When June disappears, apparently a suicide, Jordanna finds herself accused of psychological malpractice. "She was in agony," an angry relative confronts her, "and you were throwing little God sugar pills at her. You rely on God to fix everything - that was the whole problem, wasn't it? Instead of intervening the way a professional would have - you just trusted in God."
This is a brutal accusation for Jordanna to endure, but as the investigation begins, her trials diversify. She receives word that her moribund marriage is finally dead, a victim of the sadness she's been able to cover but never cure since suffering two stillborn deliveries.
"Can you look into the future," her husband writes from abroad, "and identify a point in time when you will look at me and not think of loss?" This is an extraordinarily intimate portrayal of the effects of grief on a marriage, the stress of healing at different rates that can tear hearts apart.
But the novel achieves its most remarkable feat with the relationship between Jordanna and her sister Abby. Abby loves Jordanna desperately but also critically, with a sensitive ear for the tones of egotism in Jordanna's self-sacrifice. She can't help being annoyed by the presumptive, manipulative power of her sister's love.

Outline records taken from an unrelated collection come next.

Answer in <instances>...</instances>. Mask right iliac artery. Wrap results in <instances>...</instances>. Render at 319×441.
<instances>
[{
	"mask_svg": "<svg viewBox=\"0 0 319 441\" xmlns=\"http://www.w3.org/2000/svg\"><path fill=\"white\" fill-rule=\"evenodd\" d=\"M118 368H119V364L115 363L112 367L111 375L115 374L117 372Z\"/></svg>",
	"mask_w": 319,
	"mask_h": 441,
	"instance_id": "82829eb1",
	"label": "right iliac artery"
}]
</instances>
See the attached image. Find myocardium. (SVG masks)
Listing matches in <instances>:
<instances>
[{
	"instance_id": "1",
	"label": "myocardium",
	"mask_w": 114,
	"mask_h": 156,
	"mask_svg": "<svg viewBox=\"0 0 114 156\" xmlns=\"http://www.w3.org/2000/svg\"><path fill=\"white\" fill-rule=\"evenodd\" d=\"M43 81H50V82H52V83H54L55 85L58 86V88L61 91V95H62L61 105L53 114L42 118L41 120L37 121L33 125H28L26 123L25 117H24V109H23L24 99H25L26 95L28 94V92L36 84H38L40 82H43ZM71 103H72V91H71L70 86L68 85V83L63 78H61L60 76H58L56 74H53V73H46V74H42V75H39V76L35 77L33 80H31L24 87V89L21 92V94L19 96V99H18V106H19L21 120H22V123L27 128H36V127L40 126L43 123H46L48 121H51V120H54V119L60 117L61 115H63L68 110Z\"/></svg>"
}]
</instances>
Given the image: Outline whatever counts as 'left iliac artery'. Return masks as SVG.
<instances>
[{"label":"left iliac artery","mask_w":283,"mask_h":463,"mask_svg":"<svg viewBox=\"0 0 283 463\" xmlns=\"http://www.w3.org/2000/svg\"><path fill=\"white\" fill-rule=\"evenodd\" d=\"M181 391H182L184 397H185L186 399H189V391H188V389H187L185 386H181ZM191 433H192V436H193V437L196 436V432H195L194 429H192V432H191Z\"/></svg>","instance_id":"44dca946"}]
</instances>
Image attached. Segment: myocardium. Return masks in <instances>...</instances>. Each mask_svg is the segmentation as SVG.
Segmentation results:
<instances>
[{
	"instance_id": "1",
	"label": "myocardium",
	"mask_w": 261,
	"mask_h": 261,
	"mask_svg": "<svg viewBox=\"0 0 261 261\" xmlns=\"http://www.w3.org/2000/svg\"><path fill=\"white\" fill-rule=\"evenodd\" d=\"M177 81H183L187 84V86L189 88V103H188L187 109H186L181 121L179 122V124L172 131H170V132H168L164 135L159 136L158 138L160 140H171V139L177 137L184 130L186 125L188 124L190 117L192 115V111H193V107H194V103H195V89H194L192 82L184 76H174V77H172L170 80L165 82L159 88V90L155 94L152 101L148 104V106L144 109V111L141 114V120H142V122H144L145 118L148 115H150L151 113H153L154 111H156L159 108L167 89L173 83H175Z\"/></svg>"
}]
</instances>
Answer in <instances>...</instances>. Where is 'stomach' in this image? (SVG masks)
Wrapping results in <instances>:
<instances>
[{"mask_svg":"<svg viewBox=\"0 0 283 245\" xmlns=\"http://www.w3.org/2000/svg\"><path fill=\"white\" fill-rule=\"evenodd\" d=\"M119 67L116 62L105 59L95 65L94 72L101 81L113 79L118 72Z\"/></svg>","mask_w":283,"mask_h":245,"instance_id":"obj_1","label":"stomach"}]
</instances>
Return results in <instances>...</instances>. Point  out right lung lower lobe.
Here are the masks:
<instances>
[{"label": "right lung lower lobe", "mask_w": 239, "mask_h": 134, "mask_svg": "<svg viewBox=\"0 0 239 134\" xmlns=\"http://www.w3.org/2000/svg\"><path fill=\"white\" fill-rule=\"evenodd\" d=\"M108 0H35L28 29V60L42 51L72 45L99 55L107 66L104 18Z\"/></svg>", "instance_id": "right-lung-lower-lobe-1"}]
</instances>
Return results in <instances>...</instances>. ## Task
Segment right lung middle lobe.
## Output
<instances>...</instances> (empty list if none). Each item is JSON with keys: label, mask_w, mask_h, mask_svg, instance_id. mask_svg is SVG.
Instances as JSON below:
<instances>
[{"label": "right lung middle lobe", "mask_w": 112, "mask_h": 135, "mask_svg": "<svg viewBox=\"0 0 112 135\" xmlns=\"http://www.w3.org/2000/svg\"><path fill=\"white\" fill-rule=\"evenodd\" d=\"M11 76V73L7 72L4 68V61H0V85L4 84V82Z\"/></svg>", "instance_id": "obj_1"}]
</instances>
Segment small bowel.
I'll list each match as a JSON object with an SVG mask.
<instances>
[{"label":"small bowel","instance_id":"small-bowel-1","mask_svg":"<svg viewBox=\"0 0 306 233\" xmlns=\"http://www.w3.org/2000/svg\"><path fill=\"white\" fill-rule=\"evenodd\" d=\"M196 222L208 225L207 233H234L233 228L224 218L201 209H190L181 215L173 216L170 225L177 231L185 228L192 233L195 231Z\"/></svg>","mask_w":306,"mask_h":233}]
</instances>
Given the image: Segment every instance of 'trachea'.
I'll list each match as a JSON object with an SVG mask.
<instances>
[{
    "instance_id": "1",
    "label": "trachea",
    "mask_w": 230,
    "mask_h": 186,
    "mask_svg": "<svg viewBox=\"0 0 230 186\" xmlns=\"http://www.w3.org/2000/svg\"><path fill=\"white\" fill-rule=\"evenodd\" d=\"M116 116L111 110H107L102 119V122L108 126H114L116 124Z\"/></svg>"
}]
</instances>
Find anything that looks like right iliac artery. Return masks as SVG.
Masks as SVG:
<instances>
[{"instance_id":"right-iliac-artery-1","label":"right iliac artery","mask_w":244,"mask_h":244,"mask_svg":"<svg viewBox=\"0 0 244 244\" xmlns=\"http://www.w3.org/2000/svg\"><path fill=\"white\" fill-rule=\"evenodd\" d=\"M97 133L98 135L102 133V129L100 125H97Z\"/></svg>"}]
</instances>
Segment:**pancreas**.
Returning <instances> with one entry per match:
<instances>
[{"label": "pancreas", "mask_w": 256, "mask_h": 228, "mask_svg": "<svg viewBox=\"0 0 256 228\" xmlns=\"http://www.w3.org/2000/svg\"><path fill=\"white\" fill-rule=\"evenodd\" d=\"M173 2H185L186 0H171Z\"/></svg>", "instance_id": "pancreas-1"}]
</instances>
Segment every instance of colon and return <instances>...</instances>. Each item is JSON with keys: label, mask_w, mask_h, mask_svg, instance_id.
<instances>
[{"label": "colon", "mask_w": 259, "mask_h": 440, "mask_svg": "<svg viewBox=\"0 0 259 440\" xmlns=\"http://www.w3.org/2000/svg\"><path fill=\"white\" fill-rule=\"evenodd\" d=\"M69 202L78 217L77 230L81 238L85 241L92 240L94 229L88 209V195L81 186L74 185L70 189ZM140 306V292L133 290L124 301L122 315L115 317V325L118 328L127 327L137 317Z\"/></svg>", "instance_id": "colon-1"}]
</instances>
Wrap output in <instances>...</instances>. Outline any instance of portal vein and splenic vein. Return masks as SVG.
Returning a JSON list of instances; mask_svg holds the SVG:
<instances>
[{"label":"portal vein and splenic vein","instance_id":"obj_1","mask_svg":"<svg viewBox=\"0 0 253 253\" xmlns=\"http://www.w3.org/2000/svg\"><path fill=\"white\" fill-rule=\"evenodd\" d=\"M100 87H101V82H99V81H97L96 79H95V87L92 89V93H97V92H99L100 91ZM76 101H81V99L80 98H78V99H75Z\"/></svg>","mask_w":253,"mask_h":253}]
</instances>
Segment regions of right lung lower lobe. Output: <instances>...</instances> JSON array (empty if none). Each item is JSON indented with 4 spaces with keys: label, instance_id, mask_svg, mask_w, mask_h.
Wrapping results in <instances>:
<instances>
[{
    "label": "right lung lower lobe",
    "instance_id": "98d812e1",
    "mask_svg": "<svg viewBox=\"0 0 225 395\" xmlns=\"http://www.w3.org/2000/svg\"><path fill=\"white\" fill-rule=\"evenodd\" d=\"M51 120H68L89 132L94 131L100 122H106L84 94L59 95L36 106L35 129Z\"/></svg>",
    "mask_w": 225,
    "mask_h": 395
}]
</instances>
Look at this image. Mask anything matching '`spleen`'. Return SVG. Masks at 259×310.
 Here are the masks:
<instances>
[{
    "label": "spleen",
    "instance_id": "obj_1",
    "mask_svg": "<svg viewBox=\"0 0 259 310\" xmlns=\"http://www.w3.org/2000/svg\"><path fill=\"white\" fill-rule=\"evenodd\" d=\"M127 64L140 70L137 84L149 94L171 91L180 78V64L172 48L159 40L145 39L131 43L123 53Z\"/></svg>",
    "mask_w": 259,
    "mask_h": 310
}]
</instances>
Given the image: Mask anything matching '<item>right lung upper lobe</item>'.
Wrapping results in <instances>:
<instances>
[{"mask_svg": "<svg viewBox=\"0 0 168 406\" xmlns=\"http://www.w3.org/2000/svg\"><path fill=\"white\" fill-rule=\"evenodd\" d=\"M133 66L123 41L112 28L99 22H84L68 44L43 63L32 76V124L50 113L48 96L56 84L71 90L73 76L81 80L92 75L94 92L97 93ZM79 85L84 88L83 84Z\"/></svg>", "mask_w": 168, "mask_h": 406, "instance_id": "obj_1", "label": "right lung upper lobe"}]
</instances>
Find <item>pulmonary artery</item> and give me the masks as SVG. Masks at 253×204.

"Why, Abby wondered, had she been chosen to suffer the aching desire to nurture this older sister, and the equally maternal, no less fierce, inclination to reconfigure her?" Basch refuses to take sides in this rivalry, but she perfectly captures the grating sound of a sibling's piety.
Despite these plot details, "The Passion of Reverend Nash" isn't Christian fiction in any exclusive sense.
The author, in fact, is Jewish, and she uses the tropes of Christianity for a purpose that transcends denominations. The trials Jordanna confronts push her beyond the rhetoric of sermons or the advice of pastoral counseling, and force her to question the redemptive power of tragedy and the depth of her spiritual commitment.
Basch has a cool, witty voice that holds steady even when the scenes she describes convulse with grief.
With Jordanna, she's created a character of giant sympathy, desperate love, and the small, ordinary failings that bring us all down. This is a novel that acknowledges the potential for joy even in the bleakest moments, but the author knows such freedom is hard won and that the deepest spiritual wisdom sometimes comes not from the pulpit but straight from the whirlwind.
Ron Charles was the Monitor's book editor.